Groupe au nom énigmatique, Eugène et le Cheval qualifie sa musique d’indie psychédélique, une étiquette qui colle plutôt bien à son deuxième album lancé en septembre dernier. Le moins qu’on puisse dire, c’est que la formation de Montréal, en activité depuis 2008, a résolument de la suite dans les idées : après un premier album intitulé Plantes carnivores et autres mécanismes de défense, elle est de retour avec Pertes de mémoire et autres mécanismes de défense.

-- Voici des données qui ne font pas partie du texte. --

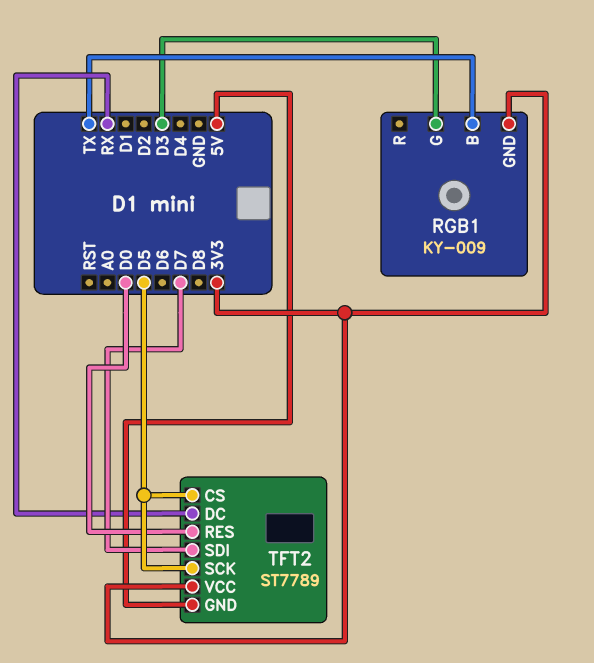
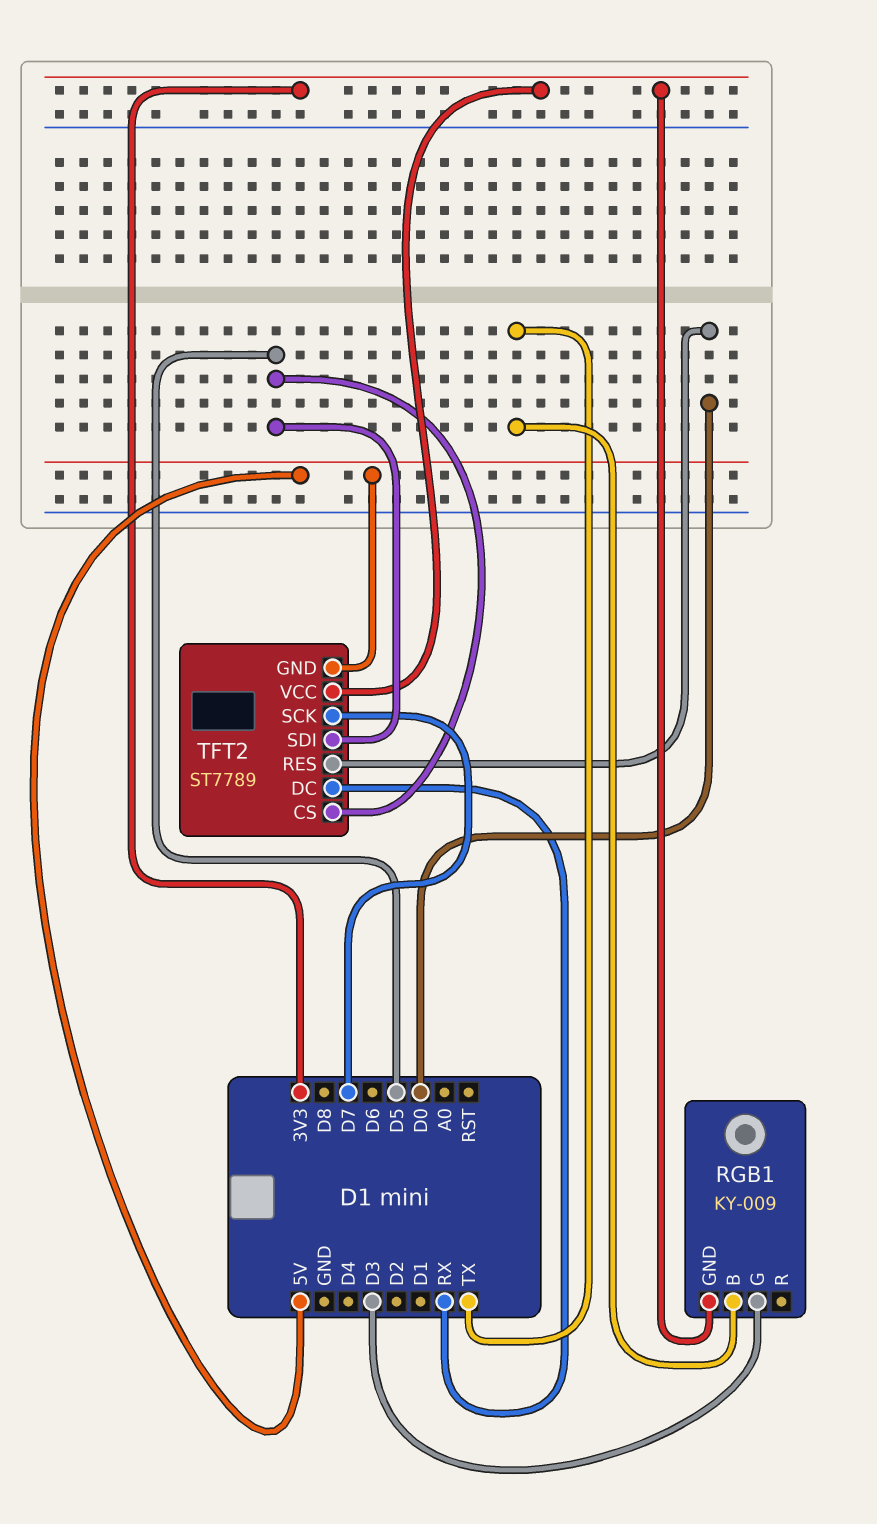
TFT2 pin SCK: D5 -> D7
TFT2 pin SDI: D7 -> D5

C’est un univers complètement déjanté qui se déploie sur les dix chansons du disque, où on peut se faire manger la tête par des animaux (La ruche), voler des voitures pour s’habiller comme un roi (Foam), manger de l’asphalte (La mémoire) ou vivre dans une capsule futuriste (La capsule). On comprend mieux cette couleur surréaliste lorsqu’on sait qu’ « Eugène » réfère à Eugène Ionesco, maître du théâtre de l’absurde qui se mérite d’ailleurs un clin d’œil (involontaire ?) sur la sixième plage du disque (Les chaises).

Ce qui fascine chez Eugène et le Cheval, c’est la capacité à créer des ambiances progressives et enivrantes, accompagnées par le chant nonchalant de Pierre-Paul Giroux qui livre un texte tantôt hyper poétique, tantôt complètement anodin. Le groupe semble avoir pris beaucoup de liberté sur cette deuxième galette dont la création a été exclusivement faite en studio, en simultané avec l’enregistrement. Notons au passage des ajouts intéressants au groupe comme José Major (Marie-Pierre Arthur, Jimmy Hunt) aux tambours, ainsi que la supervision de Guillaume Chartrain (Louis-Jean Cormier, Patrice Michaud) au mixage.

Dans son ensemble, Pertes de mémoire et autres mécanismes de défense semble flotter dans l’air du temps pop-rock de la métropole, avec des airs accrocheurs à la fois électro-contemporains et synthé-nostalgiques, en plus d’être complètement francophone. Si l’album ne deviendra sans doute pas un classique, il s’avère une très belle découverte qui s’apprécie d’avantage avec chaque écoute. Ne manquez surtout pas leur passage sur une scène près de chez vous.